#### [Section du texte]
--*--

Ithaque (Notre Odyssée 1) : le naufrage d’Ulysse
- Écrit par : Imane Akalay
Par Imane Akalay - Lagrandeparade.fr/ La création de Christiane Jatahy mise surtout sur la mise en scène spectaculaire. Il eut mieux valu qu’elle se limite donc au travail scénographique et ne tente pas de raconter une histoire.
La mise en scène est originale. Les gradins sont positionnés de manière bi-frontale autour du plateau divisé en deux par un double rideau de fils blancs. De part et d’autre se jouent deux actes simultanément : d’un côté la scène se passe à Ithaque où une triple Pénélope attend indéfiniment son mari dont elle ne sait s’il est mort ou vivant, en repoussant les avances de ses prétendants avides d’accéder au trône. De l’autre, Ulysse vit avec Calypso depuis qu’il a échoué sur son île sept ans plus tôt et s’interroge sur la nécessité de retourner à Ithaque. De chaque côté du plateau, un grand salon avec table, canapé, lampes et fauteuils, et une ambiance d’apéro auquel les spectateurs sont invités, avec eau, chips et cacahouètes. Les comédiens, trois hommes français et trois femmes brésiliennes qui s’expriment en français et portugais sur-titré, passent d’un côté du plateau à l’autre et tiennent des rôles sur les deux scènes simultanément. Côté Ithaque, les Pénélopes et leurs prétendants évoluent dans une ambiance de décadence mortifère empreinte de douceur qui rappelle celles du théâtre de Tchékhov, la substance en moins. On s’y ennuie assez rapidement. Côté Ile de Calypso, auquel on accède au terme d’un laborieux déménagement de l’ensemble des spectateurs d’un côté du plateau à l’autre, ce n’est guère plus intéressant.

--*--

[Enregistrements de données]
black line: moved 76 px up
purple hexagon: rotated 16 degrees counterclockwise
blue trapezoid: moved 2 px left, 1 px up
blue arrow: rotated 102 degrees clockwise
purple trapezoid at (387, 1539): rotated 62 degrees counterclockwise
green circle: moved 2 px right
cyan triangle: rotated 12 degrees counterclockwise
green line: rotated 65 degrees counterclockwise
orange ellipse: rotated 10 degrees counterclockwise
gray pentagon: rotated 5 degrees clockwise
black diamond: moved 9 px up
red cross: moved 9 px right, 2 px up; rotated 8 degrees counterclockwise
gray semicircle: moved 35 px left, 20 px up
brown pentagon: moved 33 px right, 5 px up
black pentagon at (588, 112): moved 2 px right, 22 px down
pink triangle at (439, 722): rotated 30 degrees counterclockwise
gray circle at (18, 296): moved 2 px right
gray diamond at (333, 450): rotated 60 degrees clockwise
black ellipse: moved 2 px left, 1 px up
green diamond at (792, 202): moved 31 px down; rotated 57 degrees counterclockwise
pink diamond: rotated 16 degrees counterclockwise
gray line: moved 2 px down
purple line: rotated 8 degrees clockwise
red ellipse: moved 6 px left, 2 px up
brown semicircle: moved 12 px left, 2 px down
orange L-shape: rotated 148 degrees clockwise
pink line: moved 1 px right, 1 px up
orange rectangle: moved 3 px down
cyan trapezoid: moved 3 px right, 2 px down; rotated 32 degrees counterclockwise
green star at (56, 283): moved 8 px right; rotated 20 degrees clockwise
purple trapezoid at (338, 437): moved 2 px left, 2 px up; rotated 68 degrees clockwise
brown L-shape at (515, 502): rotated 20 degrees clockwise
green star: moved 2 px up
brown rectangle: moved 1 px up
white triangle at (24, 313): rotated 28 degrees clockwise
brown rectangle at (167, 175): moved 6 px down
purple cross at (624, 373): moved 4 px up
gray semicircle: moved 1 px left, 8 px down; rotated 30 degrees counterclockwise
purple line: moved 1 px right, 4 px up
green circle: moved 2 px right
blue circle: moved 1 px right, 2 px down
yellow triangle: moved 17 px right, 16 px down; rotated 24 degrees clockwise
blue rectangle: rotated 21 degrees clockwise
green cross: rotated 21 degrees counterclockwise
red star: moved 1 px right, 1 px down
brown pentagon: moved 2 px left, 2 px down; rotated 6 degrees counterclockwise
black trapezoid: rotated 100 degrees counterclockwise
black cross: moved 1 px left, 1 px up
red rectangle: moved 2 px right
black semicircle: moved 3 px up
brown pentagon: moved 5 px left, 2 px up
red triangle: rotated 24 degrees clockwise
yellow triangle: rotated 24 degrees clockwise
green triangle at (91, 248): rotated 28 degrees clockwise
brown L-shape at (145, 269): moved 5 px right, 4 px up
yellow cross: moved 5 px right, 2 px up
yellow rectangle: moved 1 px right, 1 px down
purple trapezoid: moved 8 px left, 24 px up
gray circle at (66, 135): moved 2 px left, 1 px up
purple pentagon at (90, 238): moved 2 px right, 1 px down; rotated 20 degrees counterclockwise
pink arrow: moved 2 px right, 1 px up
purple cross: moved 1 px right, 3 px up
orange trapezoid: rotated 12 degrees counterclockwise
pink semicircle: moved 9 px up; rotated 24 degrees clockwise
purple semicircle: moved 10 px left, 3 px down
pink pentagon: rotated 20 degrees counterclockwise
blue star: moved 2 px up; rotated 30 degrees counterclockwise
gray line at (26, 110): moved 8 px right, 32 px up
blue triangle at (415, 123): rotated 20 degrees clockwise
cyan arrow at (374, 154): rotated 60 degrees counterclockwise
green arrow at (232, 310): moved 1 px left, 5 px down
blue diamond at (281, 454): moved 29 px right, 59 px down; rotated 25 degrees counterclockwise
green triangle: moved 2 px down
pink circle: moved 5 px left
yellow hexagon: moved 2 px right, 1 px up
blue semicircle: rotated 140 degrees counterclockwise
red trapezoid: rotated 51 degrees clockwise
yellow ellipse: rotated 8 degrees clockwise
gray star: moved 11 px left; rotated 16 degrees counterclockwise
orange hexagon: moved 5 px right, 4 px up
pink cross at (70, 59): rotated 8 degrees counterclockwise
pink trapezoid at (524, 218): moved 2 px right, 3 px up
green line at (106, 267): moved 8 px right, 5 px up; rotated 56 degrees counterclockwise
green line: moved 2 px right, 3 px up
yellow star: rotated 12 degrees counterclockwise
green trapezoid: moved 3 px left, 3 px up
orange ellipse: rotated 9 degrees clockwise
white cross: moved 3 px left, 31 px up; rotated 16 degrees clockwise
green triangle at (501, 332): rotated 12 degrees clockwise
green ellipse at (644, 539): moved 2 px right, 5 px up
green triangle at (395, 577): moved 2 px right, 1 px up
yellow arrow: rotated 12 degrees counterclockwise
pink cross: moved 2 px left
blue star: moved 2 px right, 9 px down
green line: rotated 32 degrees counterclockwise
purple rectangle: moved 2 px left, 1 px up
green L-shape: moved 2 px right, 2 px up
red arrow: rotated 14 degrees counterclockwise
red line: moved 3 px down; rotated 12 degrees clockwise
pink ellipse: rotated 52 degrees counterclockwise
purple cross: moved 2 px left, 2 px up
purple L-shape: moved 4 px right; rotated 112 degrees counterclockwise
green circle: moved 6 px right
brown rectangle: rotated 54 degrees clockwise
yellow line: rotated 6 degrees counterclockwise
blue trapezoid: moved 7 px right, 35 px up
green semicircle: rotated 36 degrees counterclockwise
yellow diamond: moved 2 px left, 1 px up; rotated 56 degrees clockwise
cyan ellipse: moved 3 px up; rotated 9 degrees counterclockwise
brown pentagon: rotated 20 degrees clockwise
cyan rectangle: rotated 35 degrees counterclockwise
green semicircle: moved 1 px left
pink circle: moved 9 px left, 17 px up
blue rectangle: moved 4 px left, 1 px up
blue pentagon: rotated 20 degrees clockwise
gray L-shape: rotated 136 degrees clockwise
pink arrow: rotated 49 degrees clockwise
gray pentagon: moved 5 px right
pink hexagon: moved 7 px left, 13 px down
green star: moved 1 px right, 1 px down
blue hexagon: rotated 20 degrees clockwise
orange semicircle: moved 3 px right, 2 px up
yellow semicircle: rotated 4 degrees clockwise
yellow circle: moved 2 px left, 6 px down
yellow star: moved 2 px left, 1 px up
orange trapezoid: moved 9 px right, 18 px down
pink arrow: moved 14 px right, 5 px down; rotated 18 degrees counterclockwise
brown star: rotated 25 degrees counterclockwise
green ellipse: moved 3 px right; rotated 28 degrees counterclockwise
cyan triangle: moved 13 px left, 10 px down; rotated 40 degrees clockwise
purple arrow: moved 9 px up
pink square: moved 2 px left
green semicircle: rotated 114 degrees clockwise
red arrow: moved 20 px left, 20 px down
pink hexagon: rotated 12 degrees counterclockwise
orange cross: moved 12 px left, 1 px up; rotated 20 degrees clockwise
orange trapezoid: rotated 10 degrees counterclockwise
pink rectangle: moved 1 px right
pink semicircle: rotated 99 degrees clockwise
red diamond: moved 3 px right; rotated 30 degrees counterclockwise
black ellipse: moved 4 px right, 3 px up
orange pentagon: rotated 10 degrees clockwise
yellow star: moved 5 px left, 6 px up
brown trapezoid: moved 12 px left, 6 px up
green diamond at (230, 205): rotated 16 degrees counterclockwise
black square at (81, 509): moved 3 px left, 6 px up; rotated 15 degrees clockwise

--*--

#### [Tâches à réaliser]
1) Recopiez la critique d'Ithaque de « Ithaque (Notre Odyssée » jusqu'à « raconter une histoire. » inclus, en remplaçant « spectaculaire » par « grandiose ».
2) Répondez aux questions suivantes à l'aide de la critique d'Ithaque.
(a) Comment les gradins sont-ils disposés autour du plateau ?
(b) Depuis combien d'années Ulysse a-t-il échoué sur l'île de Calypso ?
(c) Qu'est-ce qui est offert aux spectateurs pendant l'apéro ?
3) Poursuivez la critique d'Ithaque à partir de l'endroit où elle s'arrête.

#### [Résultats des tâches]
1)
Ithaque (Notre Odyssée 1) : le naufrage d’Ulysse
- Écrit par : Imane Akalay
Par Imane Akalay - Lagrandeparade.fr/ La création de Christiane Jatahy mise surtout sur la mise en scène grandiose. Il eut mieux valu qu’elle se limite donc au travail scénographique et ne tente pas de raconter une histoire.

2)
(a) Ils sont disposés de manière bi-frontale.
(b) Depuis sept ans.
(c) De l'eau, des chips et des cacahouètes.

3)
Puis le rideau qui divise le plateau se lève, symbolisant le retour à Ithaque, et les comédiens sont réunis. Le héros de retour est ivre de vengeance et les femmes en sont les premières victimes. Le sol se couvre d’eau, le jeu se fait plus physique. Les acteurs finissent par patauger dans l’eau en se filmant les uns les autres en close-up, les films en résultant sont projetés en gros plan.
Le spectacle réunit pléthore d’artifices de mise en scène avec des moyens techniques très lourds que seul le théâtre public peut se permettre, mais le contenu n’appelle aucune émotion. Techniquement, tant le travail scénographique que le jeu très physique des acteurs sont une véritable prouesse. Ce qui est exprimé, malheureusement, est proche du néant. Et la référence aux noyés de la Méditerranée est tellement convenue et maladroite qu’elle réussit à ne créer aucune émotion, voire même à irriter. Esthétiser un naufrage en robe de soirée dérange franchement.
La pièce tente bien de raconter une histoire fourre-tout d’attente et de retour, de femmes délaissées ou maltraitées, de corruption, de guerre et de grands voyages. Seulement c’est complètement creux. On eut préféré une production scénographique pure exempte de toute dimension dramaturgique.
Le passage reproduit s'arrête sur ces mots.